=== TO DO ===
Condense the paragraph of the Delaware securities fraud page that begins "Delaware's Securities Act is similar" into a short bulleted list that keeps its main facts.

=== PASSAGE TO READ ===

Delaware Securities Fraud Resources
Greco & Greco, P.C., Securities Fraud Lawyers
Our attorneys have extensive experience representing investors in disputes with their stockbrokers, brokerage firms, financial planners, and investment advisors. We use this experience in arbitration and federal and state court to aggressively pursue recovery of investors' losses resulting from securities fraud, churning, lack of suitability, negligence, unauthorized trading, stockbroker malpractice, and other unlawful actions. If you feel that you may have a claim, please contact us for a free consultation with one of our attorneys.
Greco & Greco regularly represents clients using a contingency fee arrangement. With a contingency fee, the only attorney’s fee paid by the clients is a percentage of monies recovered for the clients.
Greco & Greco is an AV® Preeminent™ Peer Review Rated firm.
If an individual investor has a dispute with a FINRA brokerage firm or stock broker, he/she most likely will have to arbitrate through FINRA’s Dispute Resolution system. FINRA Arbitration holds arbitration hearings in one Delaware city: Wilmington, Delaware.
The Delaware Department of Justice, Securities Division, in Wilmington, Delaware, regulates the sales of securities in the state of Delaware. Its website provides information on state securities Statutes and Rules, and information on how to file a complaint.
Delaware’s Securities Act is similar to many states’ Acts with regard to providing for civil liability for the commission of securities fraud in the sale of securities (including untrue statements of material fact or omissions of material fact). The statute provides for rescission (or damages if the investor no longer owns the security), reasonable attorney’s fees, and interest.
The Civil Liability section of the Delaware Securities Act is as follows:
§ 7323. Civil liabilities.
(a) Any person who:
(1) Offers or sells a security in violation of § 7313, § 7304 or § 7311(b) of this title, or of any rule or order under § 7312 of this title which requires the affirmative approval of sales literature before it is used, or of any condition imposed under § 7306(d) of this title.
(2) Offers, sells or purchases a security by means of any untrue statement of a material fact or any omission to state a material fact necessary in order to make the statement made, in the light of the circumstances under which they are made, not misleading (the buyer or seller not knowing of the untruth or omission), and who does not sustain the burden of proof that the person did not know, and in the exercise of reasonable care could not have known of the untruth or omission, is liable to the person buying or selling the security from or to him or her, who may sue either at law or in equity to recover the consideration paid for the security, together with the interest at the legal rate from the date of payment costs, and reasonable attorneys' fees, less the amount of any income received on the security, upon the tender of the security, or for damages if he or she no longer owns the security.

=== EXCERPTED DATA ===

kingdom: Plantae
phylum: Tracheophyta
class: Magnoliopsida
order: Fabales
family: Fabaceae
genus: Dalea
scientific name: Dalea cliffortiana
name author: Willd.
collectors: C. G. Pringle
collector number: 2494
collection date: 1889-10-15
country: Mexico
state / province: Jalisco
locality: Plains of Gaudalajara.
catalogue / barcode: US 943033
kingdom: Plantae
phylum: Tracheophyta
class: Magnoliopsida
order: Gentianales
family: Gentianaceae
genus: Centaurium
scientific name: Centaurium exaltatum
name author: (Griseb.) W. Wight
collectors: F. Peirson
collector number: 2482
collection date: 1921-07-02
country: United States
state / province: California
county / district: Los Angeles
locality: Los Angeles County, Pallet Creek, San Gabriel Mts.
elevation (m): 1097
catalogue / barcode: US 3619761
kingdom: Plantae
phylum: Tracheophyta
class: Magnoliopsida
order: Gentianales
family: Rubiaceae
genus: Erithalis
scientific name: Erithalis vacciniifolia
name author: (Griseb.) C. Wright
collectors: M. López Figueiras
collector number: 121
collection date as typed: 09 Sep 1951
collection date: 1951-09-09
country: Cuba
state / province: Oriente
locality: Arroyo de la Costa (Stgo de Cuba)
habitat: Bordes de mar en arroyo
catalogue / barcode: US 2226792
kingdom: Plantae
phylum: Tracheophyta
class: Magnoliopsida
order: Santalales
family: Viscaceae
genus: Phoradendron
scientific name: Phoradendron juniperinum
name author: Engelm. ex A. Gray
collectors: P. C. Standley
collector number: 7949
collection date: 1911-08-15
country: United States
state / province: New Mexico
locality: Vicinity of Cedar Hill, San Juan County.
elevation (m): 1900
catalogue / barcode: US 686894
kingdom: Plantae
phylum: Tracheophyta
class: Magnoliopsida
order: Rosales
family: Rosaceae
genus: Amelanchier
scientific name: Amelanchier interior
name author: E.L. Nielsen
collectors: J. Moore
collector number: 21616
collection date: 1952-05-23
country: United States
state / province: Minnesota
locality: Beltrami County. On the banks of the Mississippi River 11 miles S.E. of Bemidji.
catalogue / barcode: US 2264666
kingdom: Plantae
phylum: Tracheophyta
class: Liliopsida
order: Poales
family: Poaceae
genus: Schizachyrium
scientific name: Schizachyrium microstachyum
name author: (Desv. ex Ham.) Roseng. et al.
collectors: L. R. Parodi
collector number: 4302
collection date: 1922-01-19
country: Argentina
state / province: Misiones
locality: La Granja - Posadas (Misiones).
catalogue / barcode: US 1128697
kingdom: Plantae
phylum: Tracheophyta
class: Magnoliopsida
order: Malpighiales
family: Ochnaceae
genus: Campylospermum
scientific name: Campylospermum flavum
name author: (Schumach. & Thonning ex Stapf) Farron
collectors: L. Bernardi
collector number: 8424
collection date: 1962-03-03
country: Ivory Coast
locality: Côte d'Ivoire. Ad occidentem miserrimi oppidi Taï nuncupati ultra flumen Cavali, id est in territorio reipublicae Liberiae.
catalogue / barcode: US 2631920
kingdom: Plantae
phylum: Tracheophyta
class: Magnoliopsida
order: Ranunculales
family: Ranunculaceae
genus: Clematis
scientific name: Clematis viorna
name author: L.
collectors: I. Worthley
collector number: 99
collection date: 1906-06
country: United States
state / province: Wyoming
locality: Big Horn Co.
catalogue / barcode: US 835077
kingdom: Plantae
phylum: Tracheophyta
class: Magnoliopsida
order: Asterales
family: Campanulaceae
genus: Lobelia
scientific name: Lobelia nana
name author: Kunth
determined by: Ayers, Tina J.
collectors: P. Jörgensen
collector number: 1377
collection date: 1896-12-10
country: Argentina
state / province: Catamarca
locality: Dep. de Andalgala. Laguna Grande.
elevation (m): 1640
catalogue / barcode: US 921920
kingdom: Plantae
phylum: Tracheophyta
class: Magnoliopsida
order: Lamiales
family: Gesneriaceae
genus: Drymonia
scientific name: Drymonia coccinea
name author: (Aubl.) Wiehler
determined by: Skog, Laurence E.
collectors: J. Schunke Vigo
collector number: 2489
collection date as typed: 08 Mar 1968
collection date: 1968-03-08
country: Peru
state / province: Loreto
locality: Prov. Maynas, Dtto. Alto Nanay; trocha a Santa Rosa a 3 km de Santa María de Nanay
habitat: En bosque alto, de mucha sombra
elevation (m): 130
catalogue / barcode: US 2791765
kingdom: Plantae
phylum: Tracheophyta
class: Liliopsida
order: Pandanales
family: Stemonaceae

=== REPLY TO THE TASK ===
- Like many states' acts, Delaware's Securities Act imposes civil liability for securities fraud in the sale of securities, including untrue statements or omissions of material fact.
- It provides for rescission, or damages if the investor no longer owns the security.
- It also provides for reasonable attorney's fees and interest.